抽象化の最終的なボトルネックは人間ではないか

抽象化について考察を重ねるほど、
抽象化技法は人を選ぶということから目を背けなくなる気がします。


これを保守性に置き換えるとよくわからなくなっていきます。

保守性の高い、
つまり正しく抽象化されたソフトウェアであればあるほど、
保守できる人間が限られてしまうのです。

抽象化が嫌われるのはまさにここで、
一番上の方の抽象化は人類の数%しか理解できないと言っても過言ではありません。

保守しやすいのに保守できる人間が限られる…

でも抽象度を下げると、
(言語のせいってわけじゃないですが)COBOLで作られたソフトウェアと同じです。

属技能性ではなく属人性によって構築されてしまい、
遠くない将来に数%どころか直接関わった数人しか分からなくなってしまいます。


問題をさらにややこしくしているのは、
ソフトウェアが完成した当初は抽象度が低い方が内容を理解している人が多いのです。
(管理者や経営者も含めます。
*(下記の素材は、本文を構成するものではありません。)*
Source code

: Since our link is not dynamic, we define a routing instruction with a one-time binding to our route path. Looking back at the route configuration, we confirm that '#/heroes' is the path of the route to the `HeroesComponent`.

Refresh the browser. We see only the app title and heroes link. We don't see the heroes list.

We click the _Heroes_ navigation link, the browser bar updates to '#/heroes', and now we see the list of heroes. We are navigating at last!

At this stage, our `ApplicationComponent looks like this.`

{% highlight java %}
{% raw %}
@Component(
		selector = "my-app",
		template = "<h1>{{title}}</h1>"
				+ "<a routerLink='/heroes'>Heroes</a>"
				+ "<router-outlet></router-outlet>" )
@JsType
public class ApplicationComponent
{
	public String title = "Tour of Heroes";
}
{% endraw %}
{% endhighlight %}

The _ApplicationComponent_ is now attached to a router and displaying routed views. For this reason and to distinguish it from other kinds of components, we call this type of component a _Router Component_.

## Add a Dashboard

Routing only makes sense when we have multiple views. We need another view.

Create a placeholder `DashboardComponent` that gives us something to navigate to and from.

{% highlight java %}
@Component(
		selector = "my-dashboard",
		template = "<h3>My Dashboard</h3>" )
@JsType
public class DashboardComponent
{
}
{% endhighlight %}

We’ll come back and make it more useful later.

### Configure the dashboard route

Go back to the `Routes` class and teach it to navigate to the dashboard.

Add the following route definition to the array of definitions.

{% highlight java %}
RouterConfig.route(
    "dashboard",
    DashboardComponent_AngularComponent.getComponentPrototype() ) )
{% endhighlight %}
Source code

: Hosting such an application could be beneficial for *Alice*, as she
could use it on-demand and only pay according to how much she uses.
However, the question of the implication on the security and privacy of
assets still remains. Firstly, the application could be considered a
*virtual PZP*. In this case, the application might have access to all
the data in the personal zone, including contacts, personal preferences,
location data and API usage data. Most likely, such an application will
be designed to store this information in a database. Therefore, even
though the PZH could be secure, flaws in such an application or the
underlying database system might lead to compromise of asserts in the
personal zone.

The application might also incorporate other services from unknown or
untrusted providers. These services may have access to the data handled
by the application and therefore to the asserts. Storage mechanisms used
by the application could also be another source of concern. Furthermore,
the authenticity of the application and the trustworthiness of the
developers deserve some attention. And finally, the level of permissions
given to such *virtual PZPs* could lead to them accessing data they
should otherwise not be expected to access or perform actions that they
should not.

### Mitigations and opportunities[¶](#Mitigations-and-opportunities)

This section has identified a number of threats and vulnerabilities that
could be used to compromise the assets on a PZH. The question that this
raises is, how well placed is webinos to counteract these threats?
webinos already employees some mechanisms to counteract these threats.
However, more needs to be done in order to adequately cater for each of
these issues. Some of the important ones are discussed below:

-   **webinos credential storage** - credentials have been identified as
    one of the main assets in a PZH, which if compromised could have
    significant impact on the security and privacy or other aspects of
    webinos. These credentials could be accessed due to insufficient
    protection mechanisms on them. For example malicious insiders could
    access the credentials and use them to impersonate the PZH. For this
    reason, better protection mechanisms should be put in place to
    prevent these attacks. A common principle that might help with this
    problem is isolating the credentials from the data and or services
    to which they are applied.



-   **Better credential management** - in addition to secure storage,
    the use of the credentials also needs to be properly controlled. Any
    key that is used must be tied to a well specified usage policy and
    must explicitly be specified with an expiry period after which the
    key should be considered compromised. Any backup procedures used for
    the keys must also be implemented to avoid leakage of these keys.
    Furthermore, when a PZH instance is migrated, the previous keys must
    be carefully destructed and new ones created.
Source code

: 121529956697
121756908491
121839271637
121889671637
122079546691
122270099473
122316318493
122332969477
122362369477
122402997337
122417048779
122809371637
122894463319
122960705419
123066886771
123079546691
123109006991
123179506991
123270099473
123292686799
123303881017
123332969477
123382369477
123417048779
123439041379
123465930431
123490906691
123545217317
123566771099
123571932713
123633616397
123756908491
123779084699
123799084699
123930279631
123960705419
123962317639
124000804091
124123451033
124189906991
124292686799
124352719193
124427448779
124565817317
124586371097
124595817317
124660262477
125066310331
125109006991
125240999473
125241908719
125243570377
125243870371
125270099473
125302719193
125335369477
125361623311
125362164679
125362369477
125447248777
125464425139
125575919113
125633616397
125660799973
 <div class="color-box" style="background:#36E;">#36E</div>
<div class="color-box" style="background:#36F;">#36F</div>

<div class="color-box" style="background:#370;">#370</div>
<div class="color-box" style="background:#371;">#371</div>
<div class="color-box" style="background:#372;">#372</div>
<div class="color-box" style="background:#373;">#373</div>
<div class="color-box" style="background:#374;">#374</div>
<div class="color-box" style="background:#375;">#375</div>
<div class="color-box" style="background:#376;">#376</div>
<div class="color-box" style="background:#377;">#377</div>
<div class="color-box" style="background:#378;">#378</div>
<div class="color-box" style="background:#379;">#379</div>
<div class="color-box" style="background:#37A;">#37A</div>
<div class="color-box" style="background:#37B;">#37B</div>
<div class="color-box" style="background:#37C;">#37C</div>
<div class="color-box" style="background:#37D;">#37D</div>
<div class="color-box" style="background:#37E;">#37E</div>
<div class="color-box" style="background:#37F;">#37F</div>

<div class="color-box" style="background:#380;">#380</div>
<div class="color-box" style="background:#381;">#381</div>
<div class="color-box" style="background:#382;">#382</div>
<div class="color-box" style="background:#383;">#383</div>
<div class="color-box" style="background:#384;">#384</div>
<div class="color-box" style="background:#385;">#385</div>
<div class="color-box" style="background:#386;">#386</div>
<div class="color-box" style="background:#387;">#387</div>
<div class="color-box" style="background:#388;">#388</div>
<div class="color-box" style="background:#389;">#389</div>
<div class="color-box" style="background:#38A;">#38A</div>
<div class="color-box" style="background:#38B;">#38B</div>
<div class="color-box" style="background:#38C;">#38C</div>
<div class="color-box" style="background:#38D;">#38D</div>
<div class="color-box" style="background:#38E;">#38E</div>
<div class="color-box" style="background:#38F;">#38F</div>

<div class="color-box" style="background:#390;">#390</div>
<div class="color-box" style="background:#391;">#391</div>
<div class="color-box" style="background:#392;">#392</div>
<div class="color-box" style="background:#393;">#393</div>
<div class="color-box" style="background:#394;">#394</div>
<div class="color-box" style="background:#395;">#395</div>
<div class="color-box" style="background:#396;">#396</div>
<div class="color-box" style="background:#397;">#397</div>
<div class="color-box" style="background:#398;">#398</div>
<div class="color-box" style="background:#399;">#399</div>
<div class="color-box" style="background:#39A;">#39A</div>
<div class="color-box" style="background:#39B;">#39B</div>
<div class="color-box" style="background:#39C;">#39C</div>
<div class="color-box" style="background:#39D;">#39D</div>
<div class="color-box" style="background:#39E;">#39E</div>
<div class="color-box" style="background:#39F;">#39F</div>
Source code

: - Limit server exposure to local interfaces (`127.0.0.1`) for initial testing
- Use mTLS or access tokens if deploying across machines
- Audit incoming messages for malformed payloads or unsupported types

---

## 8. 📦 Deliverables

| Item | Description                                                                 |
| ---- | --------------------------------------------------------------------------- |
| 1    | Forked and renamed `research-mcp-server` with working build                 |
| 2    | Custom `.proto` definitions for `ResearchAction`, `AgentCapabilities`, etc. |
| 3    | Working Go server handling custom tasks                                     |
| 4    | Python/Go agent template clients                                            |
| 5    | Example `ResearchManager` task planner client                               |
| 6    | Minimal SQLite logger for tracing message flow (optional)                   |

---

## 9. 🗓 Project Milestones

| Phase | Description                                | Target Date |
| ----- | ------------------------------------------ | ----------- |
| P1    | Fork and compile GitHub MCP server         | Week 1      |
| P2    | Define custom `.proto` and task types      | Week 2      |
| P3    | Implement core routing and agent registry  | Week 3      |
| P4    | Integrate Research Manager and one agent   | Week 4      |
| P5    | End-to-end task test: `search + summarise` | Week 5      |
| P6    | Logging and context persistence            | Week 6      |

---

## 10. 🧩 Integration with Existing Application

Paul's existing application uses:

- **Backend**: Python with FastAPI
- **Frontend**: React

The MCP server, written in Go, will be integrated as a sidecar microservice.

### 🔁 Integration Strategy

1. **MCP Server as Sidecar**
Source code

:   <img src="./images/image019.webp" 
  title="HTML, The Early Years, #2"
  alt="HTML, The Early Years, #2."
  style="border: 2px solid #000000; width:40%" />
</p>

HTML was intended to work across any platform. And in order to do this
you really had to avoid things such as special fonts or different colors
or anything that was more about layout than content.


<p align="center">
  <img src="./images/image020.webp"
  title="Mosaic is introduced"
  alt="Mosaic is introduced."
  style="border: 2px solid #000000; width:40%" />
)

まだ技術的負債も膨らんでいないので、
改修にも大きな係数はかかりません。

でも時間が経過していくと技術的負債は大きくなります。

そしてソフトウェア開発に関わっていた人物も徐々に離れていきます。

このあたりで抽象度が高いソフトウェアの保守性が理論上は逆転します。

理論上という表現にしたのは、
まだ長い期間運用されている抽象度の高いソフトウェアが少ないからです。

昔は抽象化技法がまだ発達していなかったので、
これが分かるのは最近開発されたソフトウェアの数十年後の結果となります。

まあ少なくとも、
抽象度の低いソフトウェアの結末は最近のニュースを見ればだいたい分かるでしょう。

それが未来の姿ってわけですね。


たぶんプログラマー的には自明のような話なんですけど、
理解した上で取捨選択しているとはとても思えないのはなぜでしょう。